Interview: Talking About ‘Echo Boomers’ With Patrick Schwarzeneggar

Echo Boomers (dir: Seth Savoy) is a smart, modern crime film (based on a true story), following five college graduates who decide the best way to get revenge against an unfair economy and broken dreams of success is to steal from the wealthy in Chicago and… shall we say ‘reappropriate’ the spoils for themselves. Starring Patrick Schwarzenegger, Michael Shannon, and Alex Pettyfer, it’s an interesting film with great performances, high tension, and solid action, and it is absolutely grounded in modern economic concerns. I spoke with Patrick Schwarzenegger (Daniel Isn’t Real) about the project.

JE: This is a timely film with a lot of interesting themes. What brought you on board?

PS: I chose the project because of Michael Shannon. When I was auditioning for it, I was stoked to work with someone like Michael who’s obviously been nominated for the Oscar, has tons of accolades, [and] in the acting community is so well respected… I always have goals of trying to do different types of projects and play different types of roles, so when I got the role, I was stoked to work with someone like Michael and [the] other supporting cast members that were great as well. That was what originally drew me to the project… I was [also] a huge fan of heist movies, and this one was a version of that.

JE: What was the casting process like?

PS: There was a different cast, actually, when we were originally starting to go into film, and then some things changed… you know, classic, independent film… casts change, locations change, everything kind of changes on the fly. Certainly there were a bunch of different moving parts, production got pushed and delayed and everything like that. But yeah, it was mostly just kind of auditioning at first for role and then having different director meetings.

JE: It definitely looks like it was a fun film to make.

PS: It was fun to make. I mean… it was an independent film, so there weren’t as much explosions or, you know, crazy stuff […] that a normal heist movie would have. This was a really small independent film that Michael Shannon found the script of at Sundance, and it was based on a true story so we had to stick to certain parameters. Hopefully it was still fun. I think a lot of it was him wanting […] social and political commentary, and not [have it be] just a kind of an action movie. So, you know, we get to play with what we were given and hopefully make the best of it, but we had a lot of fun filming it, for sure.

JE: What would you say drives your character?

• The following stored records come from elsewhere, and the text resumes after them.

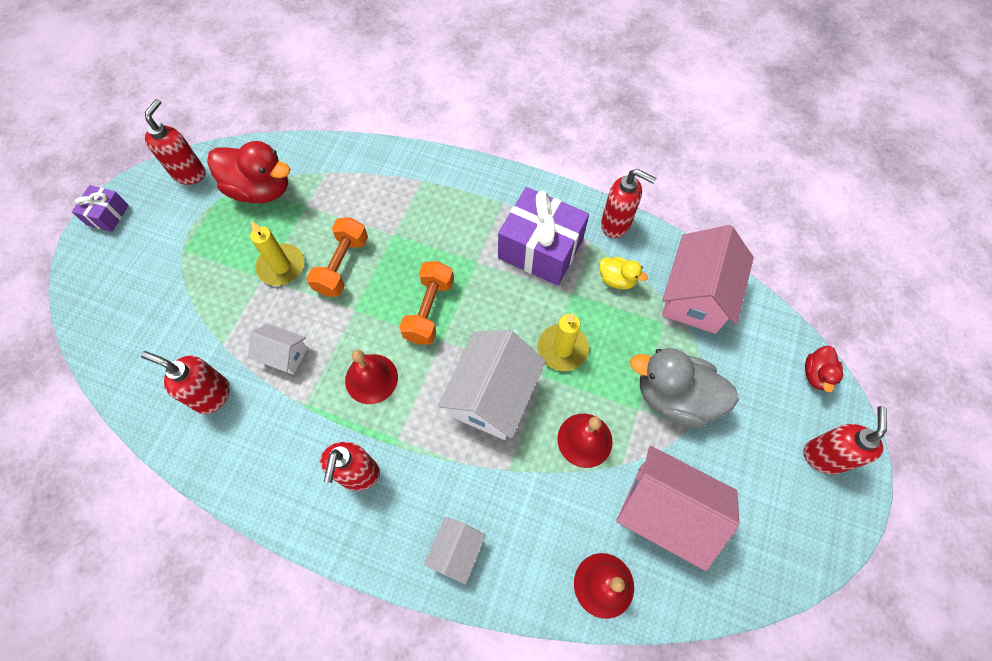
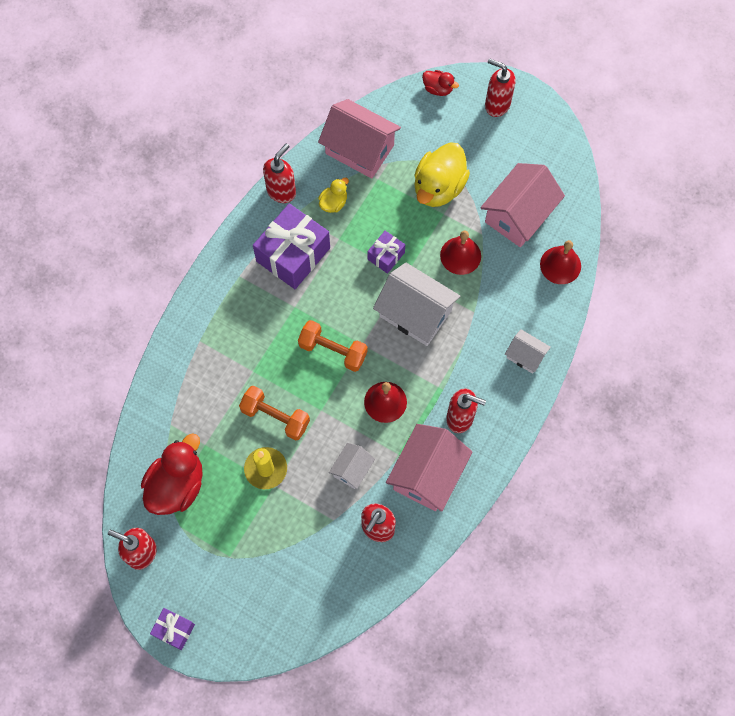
camera: 80 degrees left, 5 degrees up
(280, 444) = (427, 474): none -> pink house
(562, 349) = (386, 256): yellow candle -> purple gift
(674, 397) = (439, 187): grey duck -> yellow duck

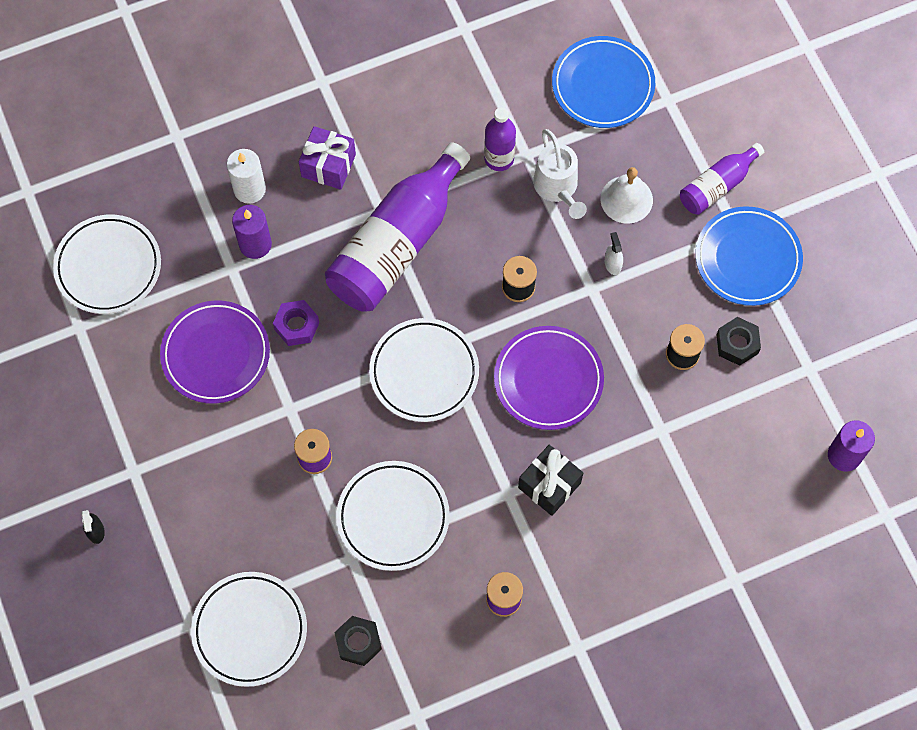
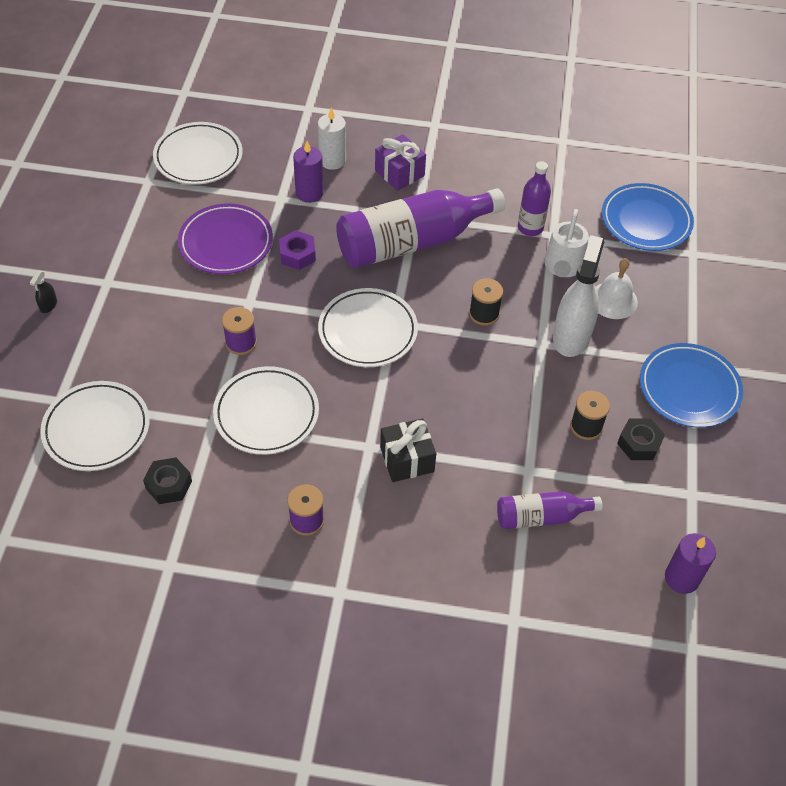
camera: 30 degrees right, 15 degrees down
(548, 380) = (461, 386): purple plate -> none
(612, 264) = (571, 336): white spray bottle -> white spray bottle, size x2.47
(717, 185) = (696, 327): purple bottle -> purple bottle (541, 516)

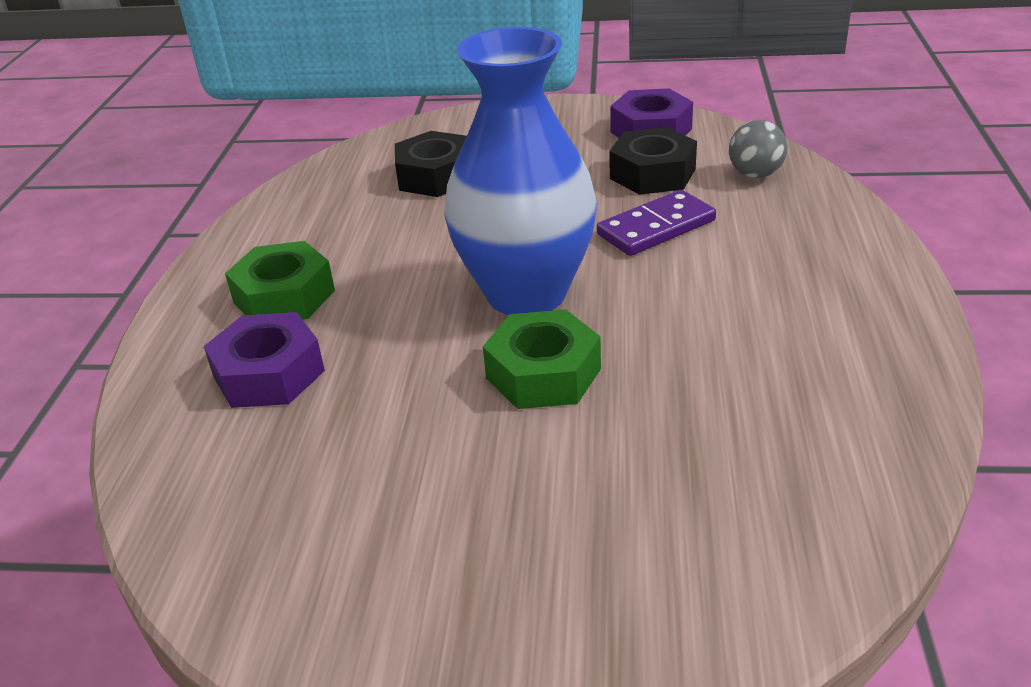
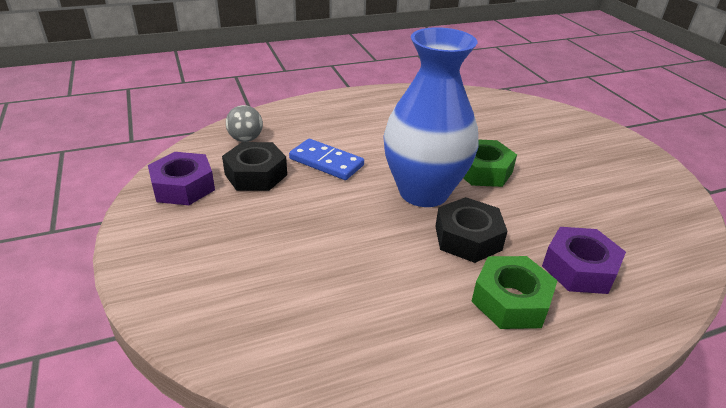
camera: 120 degrees left, 0 degrees up
(435, 176) = (295, 283): black nut -> black nut (468, 238)
(656, 227) = (326, 162): purple domino -> blue domino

PS: I think that… in the beginning he’s a really great, smart kid [who] follows what America says you should do… going to high school, getting great grades, going to college, taking out student debt and loans and going [all in] on America’s educational system, because it promises you X, Y, and Z jobs when you’re done… and so I think at first he is motivated to do the right things and do what he grew up being told to do, only to find out that he’s left after college with a shit ton of student loans and no work. And I think then it starts to [give him the motivation of, ‘Okay, you know what? It’s time to put this system on its side and expose it’ and ultimately we find out that other people are doing things for different reasons than what he’s told they’re doing it for.


JE: What was it like collaborating with Michael Shannon?

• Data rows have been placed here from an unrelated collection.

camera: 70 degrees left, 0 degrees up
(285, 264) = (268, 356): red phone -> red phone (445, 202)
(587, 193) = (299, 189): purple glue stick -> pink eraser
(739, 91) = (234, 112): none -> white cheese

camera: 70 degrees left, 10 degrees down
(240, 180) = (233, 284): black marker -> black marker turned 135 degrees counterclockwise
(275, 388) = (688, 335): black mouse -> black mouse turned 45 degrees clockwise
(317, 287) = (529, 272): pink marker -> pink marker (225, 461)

PS: Michael Shannon was stuck in character the whole time from the time he got to set to the time he left set. He didn’t call me ‘Patrick’ or anything until we were wrapped for the day. He doesn’t really talk to anybody, he just kind of stays focused on his work and stays in his corner. It was pretty cool to watch and see, I mean, he was so focused and didn’t let anything kind of deter him or distract him.

JE: What’s next for you?

PS: We have a bigger budget film called Moxie that Amy Poehler wrote and directed and produced and stars in for Netflix that comes out this spring. That’ll be really exciting, and its a really funny movie… more of a dramedy but it also has some political commentary. It’s kind of like a version of Mean Girls, and I play a totally different person in that movie and I’m excited for that to come out.

Echo Boomers is available in select theaters and on VOD.